**SUPPLIED PASSAGE:**
------------------------------------------------

Lauren Tomasich, Stephen Armstrong
Mar 31, 2021
A recent decision of the U.K. Supreme Court may help clarify which law governs an arbitration clause in a commercial contract when the parties have not made that preference explicit.
An international commercial contract containing an arbitration clause potentially engages three separate systems of law. The first is the law of the main contract containing the arbitration clause. The second is the procedural law of the arbitration, which is the arbitration law of the “seat” or the place chosen for the arbitration in the arbitration clause. The third system that may be relevant is the law of the arbitration clause, which governs, among other things, the validity and scope of the parties’ agreement to submit disputes to arbitration.
Parties to international commercial contracts often include an express choice of law for both the main contract and the seat of the arbitration, but do not typically do so for the law that governs the arbitration clause itself. For example, the parties may stipulate that their agreement is governed by Russian law, with any disputes to be resolved through arbitration in London, England. In this instance, the law of the main contract is the law of Russia and the procedural law of the arbitration is that of England. But what law governs questions about the arbitration clause itself?
The law applicable to the arbitration clause is a significant issue to consider when drafting international contracts that provide for arbitration. In particular, where the parties choose the law of one jurisdiction to govern the main contract and provide for the seat of arbitration in a different jurisdiction, important issues such as whether a dispute falls within the scope of the arbitration clause or whether the clause is invalid, may be decided differently under these different legal systems. This scenario gives rise to the difficult question of whether the parties intended the arbitration clause to be governed by the law of the main contract or by the law of the seat.v
The U.K. Supreme Court has recently provided helpful guidance on this question in Enka Insaat Ve Sanayi AS v OOO Insurance Company Chubb,  UKSC 38. It established a general rule that a choice of law for the main contract should be construed as the parties’ implied choice of law for their agreement to arbitrate, even where the main contract law differs from the seat of the arbitration. In the absence of any choice of law, however, the Court found that the law of the seat of the arbitration will generally be the most closely connected legal system to the agreement to arbitrate and, thus, the applicable law for the arbitration clause.

------------------------------------------------

Repeat the part of the arbitration article that opens with the words containing "Parties to international" and closes with "arbitration clause itself?", but swap "London" for "Paris". The data after this point is separate material, unrelated to the arbitration article.

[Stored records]
------------------------------------------------

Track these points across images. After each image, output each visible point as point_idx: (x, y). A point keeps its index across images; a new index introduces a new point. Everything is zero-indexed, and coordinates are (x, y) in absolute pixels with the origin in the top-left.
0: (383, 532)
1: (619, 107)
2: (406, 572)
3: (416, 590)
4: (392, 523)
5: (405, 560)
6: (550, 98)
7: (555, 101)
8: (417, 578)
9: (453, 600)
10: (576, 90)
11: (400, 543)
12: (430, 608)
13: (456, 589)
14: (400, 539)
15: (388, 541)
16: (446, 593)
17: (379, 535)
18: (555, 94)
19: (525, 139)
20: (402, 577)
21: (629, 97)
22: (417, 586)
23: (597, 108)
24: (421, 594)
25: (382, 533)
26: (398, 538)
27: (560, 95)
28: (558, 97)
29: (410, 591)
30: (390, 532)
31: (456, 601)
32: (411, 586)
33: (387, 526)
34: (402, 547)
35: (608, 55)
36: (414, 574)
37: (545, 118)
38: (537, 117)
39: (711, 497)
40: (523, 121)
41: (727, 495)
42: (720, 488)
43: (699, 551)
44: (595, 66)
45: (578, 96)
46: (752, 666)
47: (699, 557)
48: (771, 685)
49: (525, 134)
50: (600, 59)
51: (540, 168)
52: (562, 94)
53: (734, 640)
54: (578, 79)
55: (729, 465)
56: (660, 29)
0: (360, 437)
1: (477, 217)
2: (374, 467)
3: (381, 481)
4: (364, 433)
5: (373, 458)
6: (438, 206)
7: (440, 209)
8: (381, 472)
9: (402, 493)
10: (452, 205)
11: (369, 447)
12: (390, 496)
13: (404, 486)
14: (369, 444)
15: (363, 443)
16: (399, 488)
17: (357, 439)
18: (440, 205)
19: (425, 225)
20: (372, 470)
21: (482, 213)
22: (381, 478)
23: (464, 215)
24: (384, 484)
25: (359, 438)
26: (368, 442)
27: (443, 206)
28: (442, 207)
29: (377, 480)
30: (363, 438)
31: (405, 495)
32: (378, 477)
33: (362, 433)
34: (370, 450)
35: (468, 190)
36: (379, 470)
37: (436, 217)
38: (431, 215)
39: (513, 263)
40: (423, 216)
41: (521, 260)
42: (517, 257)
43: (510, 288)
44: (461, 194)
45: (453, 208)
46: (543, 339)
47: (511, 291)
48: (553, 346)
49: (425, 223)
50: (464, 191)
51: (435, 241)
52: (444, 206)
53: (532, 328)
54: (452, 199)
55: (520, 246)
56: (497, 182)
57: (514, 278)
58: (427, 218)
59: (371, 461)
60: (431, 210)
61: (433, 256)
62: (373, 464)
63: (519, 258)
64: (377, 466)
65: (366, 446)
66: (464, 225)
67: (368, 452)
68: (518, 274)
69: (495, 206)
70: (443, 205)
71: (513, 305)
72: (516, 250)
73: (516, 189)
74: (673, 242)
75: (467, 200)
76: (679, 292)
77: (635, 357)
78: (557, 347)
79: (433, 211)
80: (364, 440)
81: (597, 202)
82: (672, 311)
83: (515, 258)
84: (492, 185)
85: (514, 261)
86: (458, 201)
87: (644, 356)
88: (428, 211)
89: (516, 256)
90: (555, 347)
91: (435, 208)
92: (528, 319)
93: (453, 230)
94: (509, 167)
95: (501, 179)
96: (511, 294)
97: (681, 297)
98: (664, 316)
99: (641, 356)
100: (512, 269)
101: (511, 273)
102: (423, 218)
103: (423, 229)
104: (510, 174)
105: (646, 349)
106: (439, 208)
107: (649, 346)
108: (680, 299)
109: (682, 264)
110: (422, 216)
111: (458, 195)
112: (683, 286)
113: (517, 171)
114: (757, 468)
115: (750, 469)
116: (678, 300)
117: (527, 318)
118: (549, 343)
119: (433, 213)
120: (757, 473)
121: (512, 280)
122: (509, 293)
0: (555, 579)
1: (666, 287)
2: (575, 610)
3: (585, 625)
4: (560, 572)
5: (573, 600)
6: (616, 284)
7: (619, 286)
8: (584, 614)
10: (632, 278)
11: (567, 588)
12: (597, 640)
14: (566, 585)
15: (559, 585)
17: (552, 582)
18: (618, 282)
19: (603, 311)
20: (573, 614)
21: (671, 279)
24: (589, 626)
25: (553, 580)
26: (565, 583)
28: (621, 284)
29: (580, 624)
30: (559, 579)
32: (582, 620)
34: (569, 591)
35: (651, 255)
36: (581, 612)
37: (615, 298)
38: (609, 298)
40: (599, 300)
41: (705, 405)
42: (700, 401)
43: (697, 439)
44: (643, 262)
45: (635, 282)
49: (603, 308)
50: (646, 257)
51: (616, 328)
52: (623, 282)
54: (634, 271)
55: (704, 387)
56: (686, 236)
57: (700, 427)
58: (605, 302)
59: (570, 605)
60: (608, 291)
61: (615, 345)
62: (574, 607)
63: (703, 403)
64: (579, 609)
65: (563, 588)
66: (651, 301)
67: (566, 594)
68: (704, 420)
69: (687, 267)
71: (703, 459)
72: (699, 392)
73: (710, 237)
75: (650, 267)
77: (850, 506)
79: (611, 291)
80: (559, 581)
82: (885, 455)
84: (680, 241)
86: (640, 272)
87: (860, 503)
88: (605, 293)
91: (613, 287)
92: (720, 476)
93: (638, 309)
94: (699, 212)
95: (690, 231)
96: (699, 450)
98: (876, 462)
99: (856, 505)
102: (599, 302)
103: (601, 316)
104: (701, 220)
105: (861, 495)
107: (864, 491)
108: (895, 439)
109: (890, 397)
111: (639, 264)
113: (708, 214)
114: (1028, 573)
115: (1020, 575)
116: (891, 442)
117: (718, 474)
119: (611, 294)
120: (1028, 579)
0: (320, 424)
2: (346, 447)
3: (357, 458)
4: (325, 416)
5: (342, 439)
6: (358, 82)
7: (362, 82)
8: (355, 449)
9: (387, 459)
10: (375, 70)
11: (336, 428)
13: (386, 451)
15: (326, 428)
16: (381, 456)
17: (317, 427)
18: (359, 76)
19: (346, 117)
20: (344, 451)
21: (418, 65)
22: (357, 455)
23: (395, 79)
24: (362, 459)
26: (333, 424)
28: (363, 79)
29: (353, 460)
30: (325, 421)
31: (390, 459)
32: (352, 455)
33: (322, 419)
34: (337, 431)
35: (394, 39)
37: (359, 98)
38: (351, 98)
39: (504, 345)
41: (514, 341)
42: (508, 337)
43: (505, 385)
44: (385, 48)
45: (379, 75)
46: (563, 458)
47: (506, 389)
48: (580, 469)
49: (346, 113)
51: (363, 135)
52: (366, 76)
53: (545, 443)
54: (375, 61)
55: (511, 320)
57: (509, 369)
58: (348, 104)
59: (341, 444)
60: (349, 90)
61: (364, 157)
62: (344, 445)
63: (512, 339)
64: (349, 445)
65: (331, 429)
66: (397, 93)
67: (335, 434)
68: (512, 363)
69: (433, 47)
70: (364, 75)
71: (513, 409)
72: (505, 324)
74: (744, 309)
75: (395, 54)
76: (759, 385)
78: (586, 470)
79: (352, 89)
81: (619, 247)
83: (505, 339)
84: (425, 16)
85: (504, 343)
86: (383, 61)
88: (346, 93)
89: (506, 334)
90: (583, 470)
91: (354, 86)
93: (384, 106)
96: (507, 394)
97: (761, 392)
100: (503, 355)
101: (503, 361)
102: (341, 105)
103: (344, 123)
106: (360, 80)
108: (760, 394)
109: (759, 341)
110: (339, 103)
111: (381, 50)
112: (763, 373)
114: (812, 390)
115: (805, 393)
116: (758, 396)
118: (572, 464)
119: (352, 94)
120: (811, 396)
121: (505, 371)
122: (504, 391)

------------------------------------------------

**TASK OUTPUT:**
Parties to international commercial contracts often include an express choice of law for both the main contract and the seat of the arbitration, but do not typically do so for the law that governs the arbitration clause itself. For example, the parties may stipulate that their agreement is governed by Russian law, with any disputes to be resolved through arbitration in Paris, England. In this instance, the law of the main contract is the law of Russia and the procedural law of the arbitration is that of England. But what law governs questions about the arbitration clause itself?